→ **Records provided**

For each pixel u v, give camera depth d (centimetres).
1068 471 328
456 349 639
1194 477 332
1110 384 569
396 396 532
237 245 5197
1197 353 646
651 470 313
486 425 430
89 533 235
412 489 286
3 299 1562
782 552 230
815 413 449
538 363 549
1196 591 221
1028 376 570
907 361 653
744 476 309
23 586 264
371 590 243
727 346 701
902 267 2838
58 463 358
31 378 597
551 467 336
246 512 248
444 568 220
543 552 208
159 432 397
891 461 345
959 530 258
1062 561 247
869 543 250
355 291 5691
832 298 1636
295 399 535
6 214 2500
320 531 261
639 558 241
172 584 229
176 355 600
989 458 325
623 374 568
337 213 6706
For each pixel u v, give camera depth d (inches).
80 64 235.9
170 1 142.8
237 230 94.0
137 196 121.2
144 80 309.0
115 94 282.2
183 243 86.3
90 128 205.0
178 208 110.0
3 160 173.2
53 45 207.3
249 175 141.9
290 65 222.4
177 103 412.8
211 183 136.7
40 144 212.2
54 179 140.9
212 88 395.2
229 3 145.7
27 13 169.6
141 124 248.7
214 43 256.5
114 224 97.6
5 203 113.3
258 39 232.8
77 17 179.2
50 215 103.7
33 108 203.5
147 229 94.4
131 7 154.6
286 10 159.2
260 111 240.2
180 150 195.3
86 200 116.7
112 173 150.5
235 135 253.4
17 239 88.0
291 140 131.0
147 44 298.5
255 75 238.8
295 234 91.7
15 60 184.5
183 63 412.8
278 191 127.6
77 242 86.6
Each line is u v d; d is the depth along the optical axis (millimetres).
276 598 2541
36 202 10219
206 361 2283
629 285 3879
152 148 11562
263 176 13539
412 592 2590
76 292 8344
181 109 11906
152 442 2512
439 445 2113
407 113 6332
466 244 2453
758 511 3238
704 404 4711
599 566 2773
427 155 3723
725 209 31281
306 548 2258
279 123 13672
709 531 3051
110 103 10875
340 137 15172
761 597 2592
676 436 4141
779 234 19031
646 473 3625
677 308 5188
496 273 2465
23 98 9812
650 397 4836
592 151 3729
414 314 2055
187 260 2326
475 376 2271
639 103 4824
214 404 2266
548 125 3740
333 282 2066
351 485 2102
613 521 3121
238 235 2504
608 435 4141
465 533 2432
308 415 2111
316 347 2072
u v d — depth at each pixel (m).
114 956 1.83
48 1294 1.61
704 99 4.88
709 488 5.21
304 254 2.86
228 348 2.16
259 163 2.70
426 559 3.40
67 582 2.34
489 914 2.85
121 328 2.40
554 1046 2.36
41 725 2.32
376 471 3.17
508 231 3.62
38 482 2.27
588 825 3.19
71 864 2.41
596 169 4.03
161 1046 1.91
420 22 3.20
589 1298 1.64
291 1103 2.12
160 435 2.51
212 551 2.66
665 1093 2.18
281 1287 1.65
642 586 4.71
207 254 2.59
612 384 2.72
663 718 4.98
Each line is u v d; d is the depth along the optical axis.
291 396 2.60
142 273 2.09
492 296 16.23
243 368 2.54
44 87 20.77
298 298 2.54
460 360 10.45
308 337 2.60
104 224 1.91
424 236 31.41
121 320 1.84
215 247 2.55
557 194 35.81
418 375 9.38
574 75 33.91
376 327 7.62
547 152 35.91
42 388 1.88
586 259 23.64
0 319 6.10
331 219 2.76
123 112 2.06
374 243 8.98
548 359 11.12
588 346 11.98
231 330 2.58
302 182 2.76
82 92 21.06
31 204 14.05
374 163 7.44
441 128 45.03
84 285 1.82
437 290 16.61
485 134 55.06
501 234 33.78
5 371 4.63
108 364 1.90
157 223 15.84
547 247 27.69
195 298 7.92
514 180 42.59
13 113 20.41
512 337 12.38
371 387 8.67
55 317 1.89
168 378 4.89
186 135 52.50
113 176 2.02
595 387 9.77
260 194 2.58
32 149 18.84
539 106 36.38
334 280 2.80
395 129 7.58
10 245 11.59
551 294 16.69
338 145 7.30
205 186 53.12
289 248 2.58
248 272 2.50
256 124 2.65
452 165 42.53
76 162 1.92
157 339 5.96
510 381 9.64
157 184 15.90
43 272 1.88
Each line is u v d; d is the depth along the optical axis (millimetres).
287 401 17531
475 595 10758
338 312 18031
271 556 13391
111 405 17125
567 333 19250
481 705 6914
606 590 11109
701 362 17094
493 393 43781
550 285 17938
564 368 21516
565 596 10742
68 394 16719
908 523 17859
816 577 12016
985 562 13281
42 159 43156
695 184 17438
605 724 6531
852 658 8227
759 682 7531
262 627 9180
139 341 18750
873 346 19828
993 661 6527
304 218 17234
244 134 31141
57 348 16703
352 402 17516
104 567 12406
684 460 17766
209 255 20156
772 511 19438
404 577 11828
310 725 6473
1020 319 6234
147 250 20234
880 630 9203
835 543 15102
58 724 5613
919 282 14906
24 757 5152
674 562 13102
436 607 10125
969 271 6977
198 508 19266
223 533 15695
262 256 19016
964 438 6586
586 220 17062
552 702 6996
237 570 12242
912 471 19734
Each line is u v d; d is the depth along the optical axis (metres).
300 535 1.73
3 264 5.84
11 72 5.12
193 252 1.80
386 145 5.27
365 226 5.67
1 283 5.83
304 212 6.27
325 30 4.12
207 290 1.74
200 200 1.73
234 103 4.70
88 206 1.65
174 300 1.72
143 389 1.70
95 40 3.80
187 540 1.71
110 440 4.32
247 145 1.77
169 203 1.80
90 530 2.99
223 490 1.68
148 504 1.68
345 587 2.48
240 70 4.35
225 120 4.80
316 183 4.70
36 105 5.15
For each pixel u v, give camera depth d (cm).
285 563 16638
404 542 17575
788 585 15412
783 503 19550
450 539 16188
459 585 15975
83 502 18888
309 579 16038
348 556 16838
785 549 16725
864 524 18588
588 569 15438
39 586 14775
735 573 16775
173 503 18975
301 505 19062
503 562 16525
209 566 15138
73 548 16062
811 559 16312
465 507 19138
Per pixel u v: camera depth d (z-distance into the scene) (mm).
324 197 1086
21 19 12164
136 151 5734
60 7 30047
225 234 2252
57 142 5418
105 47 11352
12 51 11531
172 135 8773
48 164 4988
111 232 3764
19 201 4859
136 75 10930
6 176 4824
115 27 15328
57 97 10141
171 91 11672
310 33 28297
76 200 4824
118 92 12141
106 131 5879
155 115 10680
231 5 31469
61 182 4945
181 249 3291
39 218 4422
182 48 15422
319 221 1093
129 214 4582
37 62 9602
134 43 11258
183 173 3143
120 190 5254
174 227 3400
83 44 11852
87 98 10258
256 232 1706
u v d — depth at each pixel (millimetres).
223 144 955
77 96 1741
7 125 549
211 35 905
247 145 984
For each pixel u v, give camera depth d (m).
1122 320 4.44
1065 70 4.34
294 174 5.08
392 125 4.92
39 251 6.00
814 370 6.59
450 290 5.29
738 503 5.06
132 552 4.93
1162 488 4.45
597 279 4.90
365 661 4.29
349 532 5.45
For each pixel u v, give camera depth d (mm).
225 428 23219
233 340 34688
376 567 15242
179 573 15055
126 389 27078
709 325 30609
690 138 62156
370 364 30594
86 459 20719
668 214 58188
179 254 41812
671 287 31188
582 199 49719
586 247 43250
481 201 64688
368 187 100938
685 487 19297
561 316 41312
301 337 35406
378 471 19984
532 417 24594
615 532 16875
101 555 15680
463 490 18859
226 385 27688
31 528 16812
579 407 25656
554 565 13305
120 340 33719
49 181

→ **Activity**
Take the lines above and print them exactly.

→ **Answer area**
For each pixel u v, give camera depth d (centimetres).
1068 471 328
456 349 639
1194 477 332
1110 384 569
396 396 532
237 245 5197
1197 353 646
651 470 313
486 425 430
89 533 235
412 489 286
3 299 1562
782 552 230
815 413 449
538 363 549
1196 591 221
1028 376 570
907 361 653
744 476 309
23 586 264
371 590 243
727 346 701
902 267 2838
58 463 358
31 378 597
551 467 336
246 512 248
444 568 220
543 552 208
159 432 397
891 461 345
959 530 258
1062 561 247
869 543 250
355 291 5691
832 298 1636
295 399 535
6 214 2500
320 531 261
639 558 241
172 584 229
176 355 600
989 458 325
623 374 568
337 213 6706
For each pixel u v, give camera depth d (inches).
80 64 235.9
170 1 142.8
237 230 94.0
137 196 121.2
144 80 309.0
115 94 282.2
183 243 86.3
90 128 205.0
178 208 110.0
3 160 173.2
53 45 207.3
249 175 141.9
290 65 222.4
177 103 412.8
211 183 136.7
40 144 212.2
54 179 140.9
212 88 395.2
229 3 145.7
27 13 169.6
141 124 248.7
214 43 256.5
114 224 97.6
5 203 113.3
258 39 232.8
77 17 179.2
50 215 103.7
33 108 203.5
147 229 94.4
131 7 154.6
286 10 159.2
260 111 240.2
180 150 195.3
86 200 116.7
112 173 150.5
235 135 253.4
17 239 88.0
291 140 131.0
147 44 298.5
255 75 238.8
295 234 91.7
15 60 184.5
183 63 412.8
278 191 127.6
77 242 86.6
Each line is u v d; d is the depth along the optical axis (millimetres).
276 598 2541
36 202 10219
206 361 2283
629 285 3879
152 148 11562
263 176 13539
412 592 2590
76 292 8344
181 109 11906
152 442 2512
439 445 2113
407 113 6332
466 244 2453
758 511 3238
704 404 4711
599 566 2773
427 155 3723
725 209 31281
306 548 2258
279 123 13672
709 531 3051
110 103 10875
340 137 15172
761 597 2592
676 436 4141
779 234 19031
646 473 3625
677 308 5188
496 273 2465
23 98 9812
650 397 4836
592 151 3729
414 314 2055
187 260 2326
475 376 2271
639 103 4824
214 404 2266
548 125 3740
333 282 2066
351 485 2102
613 521 3121
238 235 2504
608 435 4141
465 533 2432
308 415 2111
316 347 2072
u v d — depth at each pixel (m).
114 956 1.83
48 1294 1.61
704 99 4.88
709 488 5.21
304 254 2.86
228 348 2.16
259 163 2.70
426 559 3.40
67 582 2.34
489 914 2.85
121 328 2.40
554 1046 2.36
41 725 2.32
376 471 3.17
508 231 3.62
38 482 2.27
588 825 3.19
71 864 2.41
596 169 4.03
161 1046 1.91
420 22 3.20
589 1298 1.64
291 1103 2.12
160 435 2.51
212 551 2.66
665 1093 2.18
281 1287 1.65
642 586 4.71
207 254 2.59
612 384 2.72
663 718 4.98
Each line is u v d; d is the depth along the optical axis.
291 396 2.60
142 273 2.09
492 296 16.23
243 368 2.54
44 87 20.77
298 298 2.54
460 360 10.45
308 337 2.60
104 224 1.91
424 236 31.41
121 320 1.84
215 247 2.55
557 194 35.81
418 375 9.38
574 75 33.91
376 327 7.62
547 152 35.91
42 388 1.88
586 259 23.64
0 319 6.10
331 219 2.76
123 112 2.06
374 243 8.98
548 359 11.12
588 346 11.98
231 330 2.58
302 182 2.76
82 92 21.06
31 204 14.05
374 163 7.44
441 128 45.03
84 285 1.82
437 290 16.61
485 134 55.06
501 234 33.78
5 371 4.63
108 364 1.90
157 223 15.84
547 247 27.69
195 298 7.92
514 180 42.59
13 113 20.41
512 337 12.38
371 387 8.67
55 317 1.89
168 378 4.89
186 135 52.50
113 176 2.02
595 387 9.77
260 194 2.58
32 149 18.84
539 106 36.38
334 280 2.80
395 129 7.58
10 245 11.59
551 294 16.69
338 145 7.30
205 186 53.12
289 248 2.58
248 272 2.50
256 124 2.65
452 165 42.53
76 162 1.92
157 339 5.96
510 381 9.64
157 184 15.90
43 272 1.88
Each line is u v d; d is the depth along the optical axis (millimetres).
287 401 17531
475 595 10758
338 312 18031
271 556 13391
111 405 17125
567 333 19250
481 705 6914
606 590 11109
701 362 17094
493 393 43781
550 285 17938
564 368 21516
565 596 10742
68 394 16719
908 523 17859
816 577 12016
985 562 13281
42 159 43156
695 184 17438
605 724 6531
852 658 8227
759 682 7531
262 627 9180
139 341 18750
873 346 19828
993 661 6527
304 218 17234
244 134 31141
57 348 16703
352 402 17516
104 567 12406
684 460 17766
209 255 20156
772 511 19438
404 577 11828
310 725 6473
1020 319 6234
147 250 20234
880 630 9203
835 543 15102
58 724 5613
919 282 14906
24 757 5152
674 562 13102
436 607 10125
969 271 6977
198 508 19266
223 533 15695
262 256 19016
964 438 6586
586 220 17062
552 702 6996
237 570 12242
912 471 19734
Each line is u v d; d is the depth along the optical axis (metres).
300 535 1.73
3 264 5.84
11 72 5.12
193 252 1.80
386 145 5.27
365 226 5.67
1 283 5.83
304 212 6.27
325 30 4.12
207 290 1.74
200 200 1.73
234 103 4.70
88 206 1.65
174 300 1.72
143 389 1.70
95 40 3.80
187 540 1.71
110 440 4.32
247 145 1.77
169 203 1.80
90 530 2.99
223 490 1.68
148 504 1.68
345 587 2.48
240 70 4.35
225 120 4.80
316 183 4.70
36 105 5.15
For each pixel u v, give camera depth d (cm).
285 563 16638
404 542 17575
788 585 15412
783 503 19550
450 539 16188
459 585 15975
83 502 18888
309 579 16038
348 556 16838
785 549 16725
864 524 18588
588 569 15438
39 586 14775
735 573 16775
173 503 18975
301 505 19062
503 562 16525
209 566 15138
73 548 16062
811 559 16312
465 507 19138
Per pixel u v: camera depth d (z-distance into the scene) (mm).
324 197 1086
21 19 12164
136 151 5734
60 7 30047
225 234 2252
57 142 5418
105 47 11352
12 51 11531
172 135 8773
48 164 4988
111 232 3764
19 201 4859
136 75 10930
6 176 4824
115 27 15328
57 97 10141
171 91 11672
310 33 28297
76 200 4824
118 92 12141
106 131 5879
155 115 10680
231 5 31469
61 182 4945
181 249 3291
39 218 4422
182 48 15422
319 221 1093
129 214 4582
37 62 9602
134 43 11258
183 173 3143
120 190 5254
174 227 3400
83 44 11852
87 98 10258
256 232 1706
u v d — depth at each pixel (millimetres).
223 144 955
77 96 1741
7 125 549
211 35 905
247 145 984
For each pixel u v, give camera depth d (m).
1122 320 4.44
1065 70 4.34
294 174 5.08
392 125 4.92
39 251 6.00
814 370 6.59
450 290 5.29
738 503 5.06
132 552 4.93
1162 488 4.45
597 279 4.90
365 661 4.29
349 532 5.45
For each pixel u v, give camera depth d (mm).
225 428 23219
233 340 34688
376 567 15242
179 573 15055
126 389 27078
709 325 30609
690 138 62156
370 364 30594
86 459 20719
668 214 58188
179 254 41812
671 287 31188
582 199 49719
586 247 43250
481 201 64688
368 187 100938
685 487 19297
561 316 41312
301 337 35406
378 471 19984
532 417 24594
615 532 16875
101 555 15680
463 490 18859
226 385 27688
31 528 16812
579 407 25656
554 565 13305
120 340 33719
49 181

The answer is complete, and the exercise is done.